In one embodiment, feature 126 is not hardened after forming, resulting in an as-formed material hardness of around RC25. Optionally, feature 126 may be hardened for improved wear resistance. For example, feature 126 may be through-hardened to around RC50 using known hardening processes. In another example, feature 126 may be heat treated using a ferritic nitrocarborizing (FNC) process which provides a thin hardened layer having a thickness of about 0.1 mm. When an FNC process is used to harden the feature, since only a thin hardened layer is produced, a peening process may be used to deform pin portion 130 after the feature is assembled into tappet 10.

While the invention has been described by reference to various specific embodiments, it should be understood that numerous changes may be made within the spirit and scope of the inventive concepts described. Accordingly, it is intended that the invention not be limited to the described embodiments, but will have full scope defined by the language of the following claims.

Claims

1. An alignment feature for preventing rotation of an engine tappet in a bore of an internal combustion engine, comprising:

a) a first portion extending outwards from said tappet for riding in a channel in said engine longitudinal of said bore; and

b) a second portion extending into a mounting hole formed in said tappet,

wherein said first portion extends longitudinally past said mounting hole such that when said alignment feature and said tappet are installed in said bore and said channel, said alignment feature is prevented from rotation within said mounting hole and said tappet is prevented from rotation within said bore.

2. An alignment feature in accordance with claim 1 wherein said channel is cylindrical, and wherein an outer surface of said first portion is cylindrically convex to fit said channel.

3. An alignment feature in accordance with claim 2 wherein an inner surface of said first portion is cylindrically concave to fit an outer surface of said tappet.

4. An alignment feature in accordance with claim 1 wherein said mounting bore and said second portion are cylindrical.

5. An alignment feature in accordance with claim 1 wherein said tappet is selected from the group consisting of hydraulic valve lifter, deactivation hydraulic valve lifter, and fuel pump lifter.

6. An alignment feature in accordance with claim 1 wherein said mounting bore extends through a wall of said tappet into a chamber therein.

7. An alignment feature in accordance with claim 6 wherein said second portion extends into said chamber.

8. An alignment feature in accordance with claim 7 wherein said second portion is captured in said second chamber.

9. An alignment feature in accordance with claim 8 wherein a method for said capture is selected from the group consisting of spot welding and peening of said second portion to said tappet.

10. An alignment feature in accordance with claim 1 wherein at least said first portion is hardened above a Rockwell C hardness of about 25.

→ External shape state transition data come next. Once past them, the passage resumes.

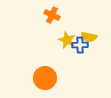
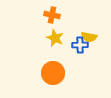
orange cross: rotated 14 degrees counterclockwise
yellow star: moved 12 px left, 2 px up
orange circle: moved 8 px right, 5 px up
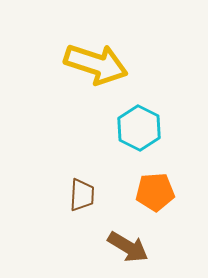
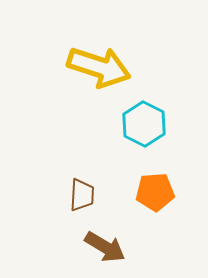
yellow arrow: moved 3 px right, 3 px down
cyan hexagon: moved 5 px right, 4 px up
brown arrow: moved 23 px left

11. An alignment feature in accordance with claim 1 wherein said alignment feature in its entirety is hardened above a Rockwell C hardness of about 25.

12. An alignment feature in accordance with claim 11 wherein said second portion is captured in said second chamber by peening to define an interference fit between said second portion and said mounting hole.

13. An internal combustion engine comprising an alignment feature for preventing rotation of an engine tappet in an engine bore, said alignment feature including,

a first portion extending outwards from said tappet for riding in a channel in said engine longitudinal of said bore, and

a second portion extending into a mounting hole formed in said tappet,

wherein said first portion extends longitudinally past said mounting hole such that when said alignment feature and said tappet are installed in said bore and said channel, said alignment feature is prevented from rotation within said mounting hole and said tappet is prevented from rotation within said bore.